1. The Hospital's policy titled, "Medication Reconciliation" dated 07/2018 was reviewed. The policy included, " ...medication reconciliation will occur at admission, transfer and discharge ...A complete history of all the patients' medications will be obtained, documented and/or updated ...C. Discharge Reconciliation: ...the physician will clarify his/her written discharge order ...for medications the patient will continue to take after discharge ...the discharge nurse should use the medication administration record, medication reconciliation form and any discharge prescription written by the physician will generate an accurate list of medication for discharge instructions ...the discharge nurse must clarify this list with the discharging physician prior to discharge ..."

2. The Hospital's document titled, "Job Description of Staff Nurse - Acute Care Unit" dated 06/2012, was reviewed. The document included, " ...9. Provides education to patient and family regarding medical condition, medications and discharge instructions ..."

3. The Hospital's document titled, "Job Description of Discharge Planner" dated 04/2014, was reviewed. The document included, "...utilizes community resources to assist patients in achieving optimum level of functioning ...upon discharge ...Documents social work and discharge planning activities in patient's chart, and discusses the outcome of these activities with all relevant parties..."
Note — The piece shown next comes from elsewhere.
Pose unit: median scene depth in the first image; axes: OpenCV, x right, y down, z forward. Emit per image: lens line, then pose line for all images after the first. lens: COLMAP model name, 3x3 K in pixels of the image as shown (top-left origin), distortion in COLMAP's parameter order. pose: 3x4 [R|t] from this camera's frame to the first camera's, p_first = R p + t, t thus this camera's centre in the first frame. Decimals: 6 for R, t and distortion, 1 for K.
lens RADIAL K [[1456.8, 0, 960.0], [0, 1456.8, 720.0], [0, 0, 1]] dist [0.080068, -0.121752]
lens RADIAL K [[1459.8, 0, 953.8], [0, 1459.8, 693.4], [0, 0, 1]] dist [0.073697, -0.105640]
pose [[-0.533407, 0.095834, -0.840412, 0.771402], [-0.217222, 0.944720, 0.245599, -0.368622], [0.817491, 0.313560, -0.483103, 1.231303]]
4. On 07/21/2020 at approximately 10:30 AM, the clinical record of Pt. #1 was reviewed. Pt. #1 was brought to the ER (emergency room ) by CFD (Chicago Fire Department) on 06/04/2020 at 1:01 PM with a chief complaint of shortness of breath. Pt. #1 was admitted on [DATE] at 1:20 PM, with a diagnosis of hypertensive urgency and abnormal EKG. Pt. #1 was discharged home on 06/07/2020 at 4:39 PM.

- The physical therapy note dated 06/05/2020 at 1:17 PM, included, " ...as a result of my evaluation, ... [Pt. #1] does require PT [physical therapy], she is at high risk for fall, ...decreased standing balance, unsteadiness of gait ...discharge to rehab [rehabilitation] ..."
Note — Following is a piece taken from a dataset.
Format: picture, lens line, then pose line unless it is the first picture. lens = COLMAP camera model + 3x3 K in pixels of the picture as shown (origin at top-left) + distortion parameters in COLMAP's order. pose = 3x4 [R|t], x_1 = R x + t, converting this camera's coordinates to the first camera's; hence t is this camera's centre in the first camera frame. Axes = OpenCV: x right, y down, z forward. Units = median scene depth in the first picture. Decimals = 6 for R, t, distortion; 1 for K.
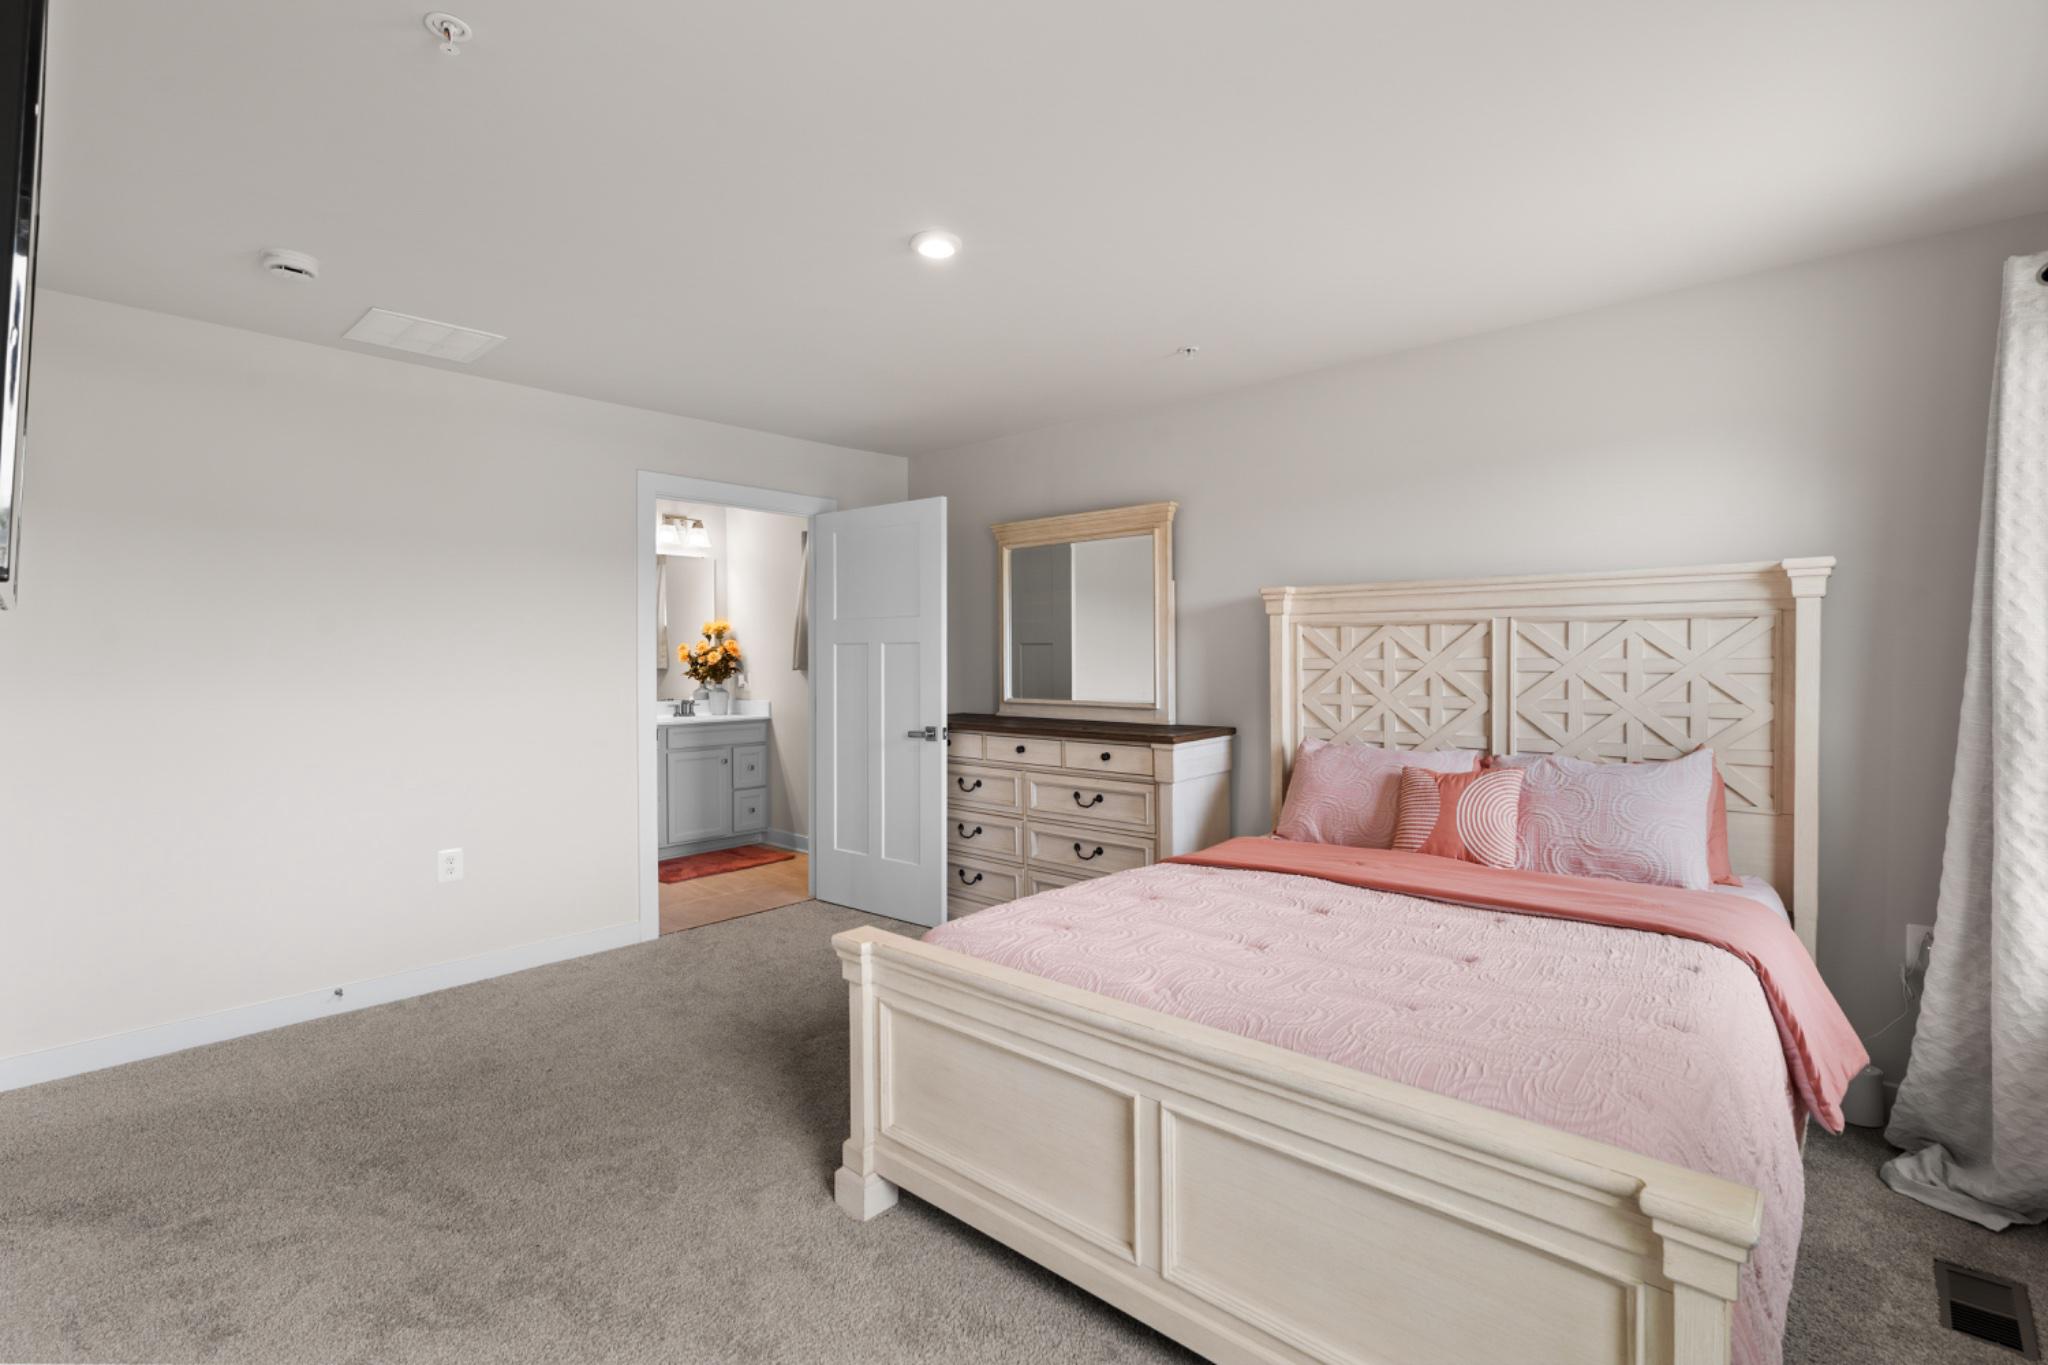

- The social service initial evaluation note by the Discharge Planner (E #10) dated 06/05/2020 at 2:01 PM, included, " ...Pt. [Pt. #1] states that she smokes ...and marijuana from time to time ...Prior function level - Able to perform activities of everyday life/independent; Tentative Discharge Destination/Additional -Pt. [Pt. #1] is from home. Pt. [Pt. #1] will be going to possibly rehab (Rehabilitation) when discharged ..."

- The discharge order by Attending Physician (MD #5) dated 06/07/2020 at 9:18 AM, included, "Discharge Home ..."

5. On 07/21/2020 at approximately 1:40 PM, the ACU - RN (E #3) was interviewed. E #3 stated, "I do not recall providing the patient with prescription for Home Health Care and Out-Patient Physical Therapy. I did not complete the medication reconciliation form."

6. On 07/22/2020 at approximately 10:20 AM, the Discharge Planner (E #10) was interviewed. E #10 stated, "I document every four days. She (Pt. #1) was discharged the third day. The doctor will order the out-patient physical therapy and the nurse will set it up. I do not have any notes related to setting up home health care or rehabilitation services for this patient (Pt. #1)."

7. On 07/22/2020 at approximately 1:30 PM, the Senior Vice-President of Quality and Compliance (E #11) was interviewed. E #11 stated, "They initiated and identified the patient needs and did not follow-through the process. The treatment team including the attending physician, the registered nurse and the discharge planner should have discussed during rounds and looked into the patient condition prior to discharge." Upon asking who specifically should have followed the physician's discharge plan, E #11 responded, "The ACU RN (E #3) that discharged the patient (Pt. #1)."